Some authors claimed that maxillary advancement might improve or worsen certain aspects of speech in patients [18, 24]. Different authors suggest that maxillary advancement may improve articulation due to correction of the occlusion but cause hypernasal speech. It is shown that assessment of palatal length and pharyngeal depth on cephalometric radiographs is helpful in predicting postoperative velopharyngeal insufficiency development [19, 25]. Therefore, we used cephalometric parameters showing pharyngeal depth as a predictor of velopharyngeal insufficiency and compared two maxillary advancement techniques with these parameters.

Zisser osteotomy not only has the advantage of preventing risk of increased velopharyngeal space but also helps to increase the sagittal length of the maxilla, which is important for gaining extra space for prosthodontical treatment in patients with short maxilla. Significant increase in the distance of ANS-PNS with Zisser osteotomy in the current study also showed Zisser osteotomy’s effect on maxillary lengthening (Table 2, Figure 6).
• • • •
▶ [Problem details]: Can you reproduce the entire passage on maxillary advancement and Zisser osteotomy word for word? The rows aren't needed for anything here.
• • • •
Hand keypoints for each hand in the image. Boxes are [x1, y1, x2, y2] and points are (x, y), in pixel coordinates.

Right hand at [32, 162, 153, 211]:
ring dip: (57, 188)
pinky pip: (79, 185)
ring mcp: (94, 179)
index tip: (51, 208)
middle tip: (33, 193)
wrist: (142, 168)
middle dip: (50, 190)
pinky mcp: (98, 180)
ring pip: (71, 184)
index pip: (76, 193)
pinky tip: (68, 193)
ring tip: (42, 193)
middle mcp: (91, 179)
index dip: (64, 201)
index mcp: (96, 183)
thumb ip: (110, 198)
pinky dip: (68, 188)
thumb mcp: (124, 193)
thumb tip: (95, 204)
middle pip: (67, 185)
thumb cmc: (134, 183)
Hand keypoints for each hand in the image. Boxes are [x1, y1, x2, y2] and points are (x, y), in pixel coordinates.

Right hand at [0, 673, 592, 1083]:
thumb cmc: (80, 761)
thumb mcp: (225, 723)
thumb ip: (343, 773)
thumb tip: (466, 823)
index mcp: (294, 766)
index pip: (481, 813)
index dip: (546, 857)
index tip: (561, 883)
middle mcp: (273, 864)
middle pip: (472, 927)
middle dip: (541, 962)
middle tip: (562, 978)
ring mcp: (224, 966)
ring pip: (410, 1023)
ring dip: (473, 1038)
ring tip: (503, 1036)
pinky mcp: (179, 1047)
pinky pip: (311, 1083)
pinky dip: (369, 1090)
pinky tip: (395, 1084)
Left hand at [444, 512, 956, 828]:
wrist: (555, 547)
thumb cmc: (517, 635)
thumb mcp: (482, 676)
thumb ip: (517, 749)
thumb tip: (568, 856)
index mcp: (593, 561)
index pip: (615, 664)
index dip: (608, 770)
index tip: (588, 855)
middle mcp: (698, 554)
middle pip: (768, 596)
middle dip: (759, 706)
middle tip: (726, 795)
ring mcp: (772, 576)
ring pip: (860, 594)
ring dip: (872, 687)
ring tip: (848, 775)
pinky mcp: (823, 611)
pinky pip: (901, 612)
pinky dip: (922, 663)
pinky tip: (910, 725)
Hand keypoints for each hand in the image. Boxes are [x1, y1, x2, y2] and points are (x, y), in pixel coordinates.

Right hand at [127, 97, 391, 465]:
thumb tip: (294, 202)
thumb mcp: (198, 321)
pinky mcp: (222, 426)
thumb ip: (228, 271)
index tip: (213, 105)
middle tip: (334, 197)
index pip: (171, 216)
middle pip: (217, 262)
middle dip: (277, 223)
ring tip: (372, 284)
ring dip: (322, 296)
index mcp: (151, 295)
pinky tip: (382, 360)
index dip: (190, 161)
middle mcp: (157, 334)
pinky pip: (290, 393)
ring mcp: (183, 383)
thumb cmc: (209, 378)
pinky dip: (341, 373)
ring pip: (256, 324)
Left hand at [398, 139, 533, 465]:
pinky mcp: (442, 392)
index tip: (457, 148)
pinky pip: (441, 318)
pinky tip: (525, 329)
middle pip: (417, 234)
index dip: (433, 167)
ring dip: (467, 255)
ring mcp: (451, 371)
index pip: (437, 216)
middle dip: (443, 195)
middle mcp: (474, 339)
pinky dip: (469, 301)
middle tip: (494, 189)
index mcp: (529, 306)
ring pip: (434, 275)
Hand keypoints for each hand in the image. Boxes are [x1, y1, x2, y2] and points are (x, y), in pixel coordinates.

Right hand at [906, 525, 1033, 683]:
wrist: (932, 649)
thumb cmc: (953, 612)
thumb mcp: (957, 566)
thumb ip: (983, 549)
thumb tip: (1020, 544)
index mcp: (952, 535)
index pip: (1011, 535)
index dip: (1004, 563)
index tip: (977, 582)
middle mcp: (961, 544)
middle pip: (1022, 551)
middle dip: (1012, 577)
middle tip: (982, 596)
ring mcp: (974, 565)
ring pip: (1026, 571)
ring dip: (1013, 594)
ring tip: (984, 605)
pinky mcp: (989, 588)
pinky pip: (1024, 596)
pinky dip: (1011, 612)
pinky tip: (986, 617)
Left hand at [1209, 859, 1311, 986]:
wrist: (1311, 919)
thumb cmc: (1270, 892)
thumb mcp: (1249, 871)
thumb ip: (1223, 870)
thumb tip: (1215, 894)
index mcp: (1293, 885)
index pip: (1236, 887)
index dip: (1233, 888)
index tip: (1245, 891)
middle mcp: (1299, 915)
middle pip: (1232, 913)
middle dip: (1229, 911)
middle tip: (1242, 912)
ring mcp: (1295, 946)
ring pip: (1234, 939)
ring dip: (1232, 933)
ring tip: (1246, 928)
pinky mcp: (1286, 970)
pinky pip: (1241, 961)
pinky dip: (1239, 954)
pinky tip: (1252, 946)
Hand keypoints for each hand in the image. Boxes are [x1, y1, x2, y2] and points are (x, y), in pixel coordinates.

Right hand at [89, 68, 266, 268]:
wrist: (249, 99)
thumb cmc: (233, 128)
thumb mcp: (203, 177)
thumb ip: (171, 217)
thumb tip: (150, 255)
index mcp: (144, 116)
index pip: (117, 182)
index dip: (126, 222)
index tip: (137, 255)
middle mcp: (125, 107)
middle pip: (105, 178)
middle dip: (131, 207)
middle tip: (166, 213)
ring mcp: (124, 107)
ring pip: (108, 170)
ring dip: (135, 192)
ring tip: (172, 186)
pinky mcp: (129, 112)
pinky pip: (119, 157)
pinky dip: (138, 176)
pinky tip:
• • • •
▶ [Task solution]:
Some authors claimed that maxillary advancement might improve or worsen certain aspects of speech in patients [18, 24]. Different authors suggest that maxillary advancement may improve articulation due to correction of the occlusion but cause hypernasal speech. It is shown that assessment of palatal length and pharyngeal depth on cephalometric radiographs is helpful in predicting postoperative velopharyngeal insufficiency development [19, 25]. Therefore, we used cephalometric parameters showing pharyngeal depth as a predictor of velopharyngeal insufficiency and compared two maxillary advancement techniques with these parameters.

Zisser osteotomy not only has the advantage of preventing risk of increased velopharyngeal space but also helps to increase the sagittal length of the maxilla, which is important for gaining extra space for prosthodontical treatment in patients with short maxilla. Significant increase in the distance of ANS-PNS with Zisser osteotomy in the current study also showed Zisser osteotomy’s effect on maxillary lengthening (Table 2, Figure 6).